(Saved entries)
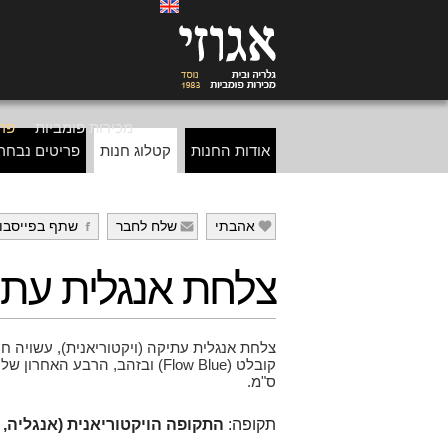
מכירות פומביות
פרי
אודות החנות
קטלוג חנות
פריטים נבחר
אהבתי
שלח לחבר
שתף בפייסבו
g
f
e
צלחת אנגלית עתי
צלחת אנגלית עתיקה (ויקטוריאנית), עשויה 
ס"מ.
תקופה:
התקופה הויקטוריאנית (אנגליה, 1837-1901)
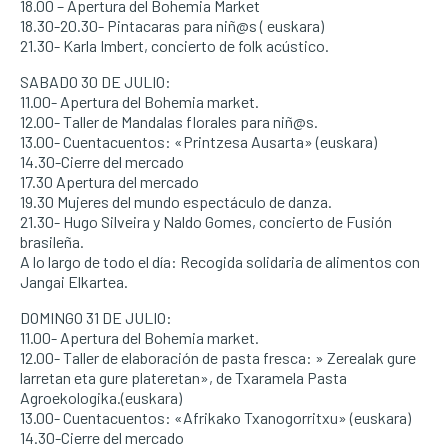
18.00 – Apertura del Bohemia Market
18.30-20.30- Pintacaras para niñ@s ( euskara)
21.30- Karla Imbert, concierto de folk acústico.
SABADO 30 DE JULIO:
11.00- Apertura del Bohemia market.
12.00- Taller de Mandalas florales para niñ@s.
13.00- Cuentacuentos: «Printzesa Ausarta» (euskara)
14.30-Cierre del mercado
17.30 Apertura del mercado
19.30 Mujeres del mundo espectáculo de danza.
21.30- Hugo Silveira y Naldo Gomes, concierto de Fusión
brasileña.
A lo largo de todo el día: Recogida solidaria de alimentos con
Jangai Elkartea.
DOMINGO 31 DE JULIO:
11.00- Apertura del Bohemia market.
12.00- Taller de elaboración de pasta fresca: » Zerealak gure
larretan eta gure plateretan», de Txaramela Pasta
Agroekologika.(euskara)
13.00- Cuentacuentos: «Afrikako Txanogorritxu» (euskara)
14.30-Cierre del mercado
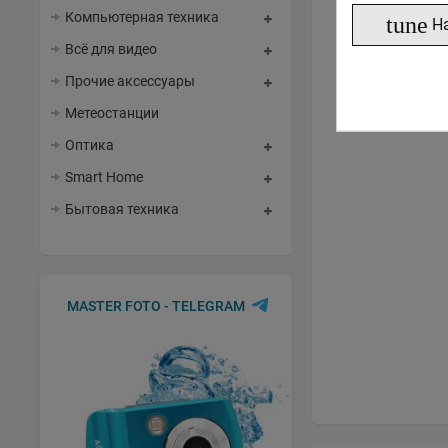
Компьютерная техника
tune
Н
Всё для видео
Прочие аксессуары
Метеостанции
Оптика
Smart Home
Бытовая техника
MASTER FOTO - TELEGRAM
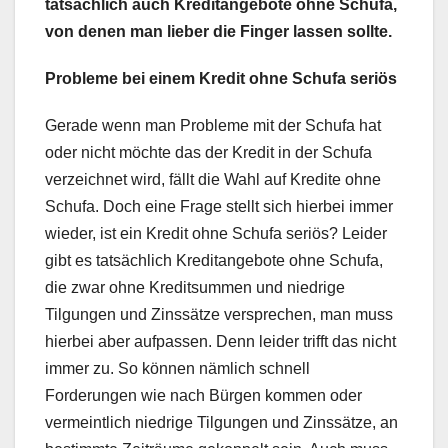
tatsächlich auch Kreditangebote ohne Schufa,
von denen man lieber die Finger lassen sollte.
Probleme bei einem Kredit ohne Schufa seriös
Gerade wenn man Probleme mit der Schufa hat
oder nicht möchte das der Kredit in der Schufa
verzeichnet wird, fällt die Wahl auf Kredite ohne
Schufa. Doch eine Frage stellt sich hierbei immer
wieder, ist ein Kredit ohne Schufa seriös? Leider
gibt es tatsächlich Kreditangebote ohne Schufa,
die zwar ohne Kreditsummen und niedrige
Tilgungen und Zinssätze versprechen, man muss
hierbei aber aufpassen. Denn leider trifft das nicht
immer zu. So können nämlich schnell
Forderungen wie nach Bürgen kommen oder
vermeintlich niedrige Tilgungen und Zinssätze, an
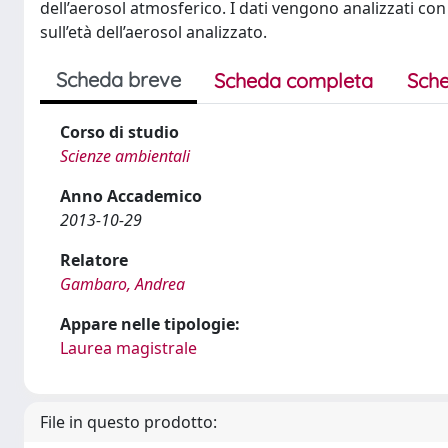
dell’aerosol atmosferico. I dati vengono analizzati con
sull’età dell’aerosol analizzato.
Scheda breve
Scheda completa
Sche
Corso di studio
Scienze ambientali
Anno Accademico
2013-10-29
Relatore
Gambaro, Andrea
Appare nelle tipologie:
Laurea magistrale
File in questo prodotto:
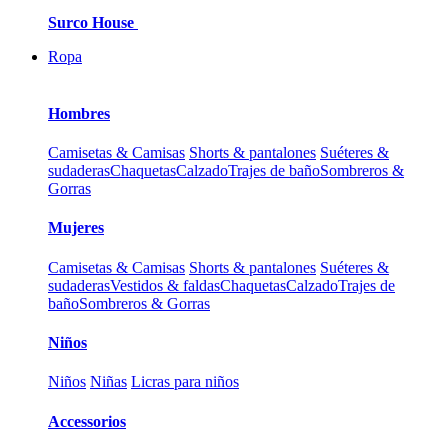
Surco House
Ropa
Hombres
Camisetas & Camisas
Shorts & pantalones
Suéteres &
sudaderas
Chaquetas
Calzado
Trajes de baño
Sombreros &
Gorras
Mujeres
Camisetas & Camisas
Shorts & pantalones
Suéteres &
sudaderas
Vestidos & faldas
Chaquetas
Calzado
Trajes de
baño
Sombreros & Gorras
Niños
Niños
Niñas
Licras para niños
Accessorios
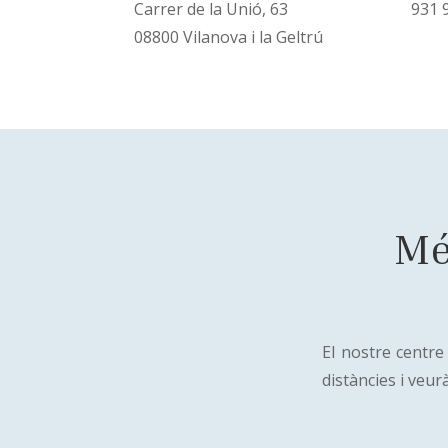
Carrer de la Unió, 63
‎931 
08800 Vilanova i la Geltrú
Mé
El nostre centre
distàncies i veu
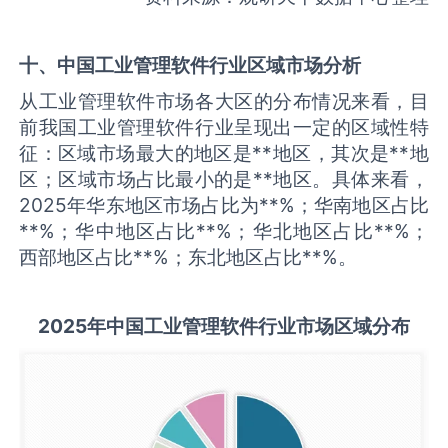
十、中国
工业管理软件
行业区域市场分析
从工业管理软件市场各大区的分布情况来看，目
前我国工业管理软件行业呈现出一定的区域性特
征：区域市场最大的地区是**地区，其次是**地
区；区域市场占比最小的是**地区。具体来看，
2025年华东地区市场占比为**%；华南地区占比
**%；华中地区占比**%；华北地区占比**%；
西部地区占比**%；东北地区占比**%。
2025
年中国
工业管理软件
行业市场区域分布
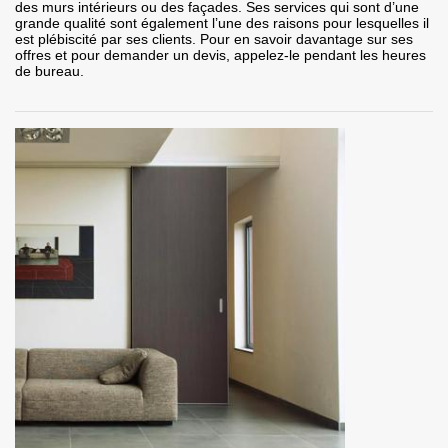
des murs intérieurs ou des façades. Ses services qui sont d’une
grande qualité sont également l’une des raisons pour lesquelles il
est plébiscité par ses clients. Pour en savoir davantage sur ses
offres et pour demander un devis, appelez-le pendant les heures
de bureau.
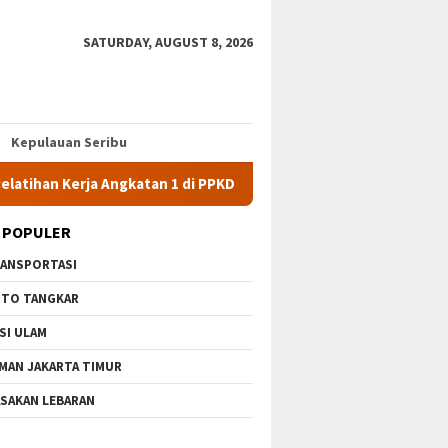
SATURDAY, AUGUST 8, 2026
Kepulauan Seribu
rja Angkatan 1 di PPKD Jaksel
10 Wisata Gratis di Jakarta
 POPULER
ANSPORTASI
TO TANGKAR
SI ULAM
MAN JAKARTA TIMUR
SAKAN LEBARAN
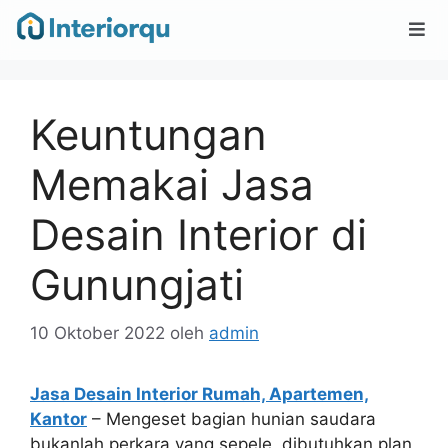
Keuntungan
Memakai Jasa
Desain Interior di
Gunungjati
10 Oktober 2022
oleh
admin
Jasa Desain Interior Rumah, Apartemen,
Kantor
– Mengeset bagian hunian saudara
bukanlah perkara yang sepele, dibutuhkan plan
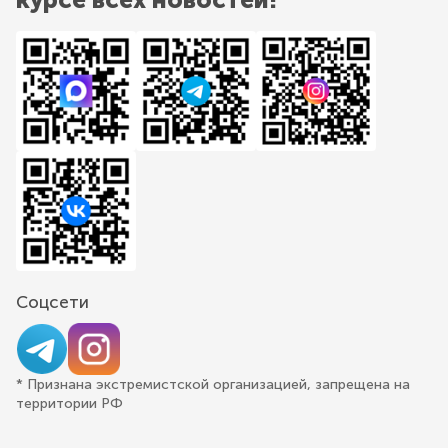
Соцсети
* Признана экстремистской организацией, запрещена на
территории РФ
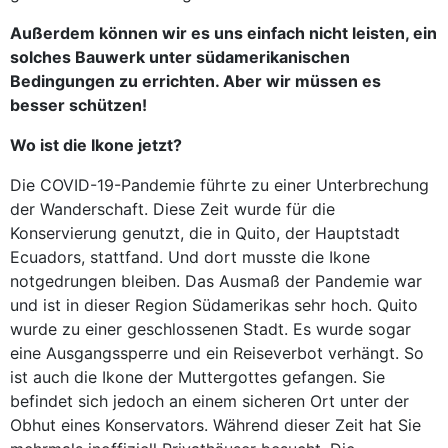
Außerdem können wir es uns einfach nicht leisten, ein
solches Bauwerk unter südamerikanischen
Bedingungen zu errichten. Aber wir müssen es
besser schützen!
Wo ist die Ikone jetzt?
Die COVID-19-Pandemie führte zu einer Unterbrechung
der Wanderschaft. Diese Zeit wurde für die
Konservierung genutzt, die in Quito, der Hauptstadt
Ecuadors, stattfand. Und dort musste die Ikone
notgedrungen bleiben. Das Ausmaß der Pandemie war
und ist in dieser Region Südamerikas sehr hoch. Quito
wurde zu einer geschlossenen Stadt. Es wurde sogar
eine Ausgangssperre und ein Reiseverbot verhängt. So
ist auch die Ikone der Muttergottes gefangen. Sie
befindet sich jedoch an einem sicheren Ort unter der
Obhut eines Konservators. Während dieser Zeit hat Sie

> [PROBLEM]: Copy every line from the records above that contains the string "техника".

> [WRITTEN REPLY]:
Компьютерная техника
Бытовая техника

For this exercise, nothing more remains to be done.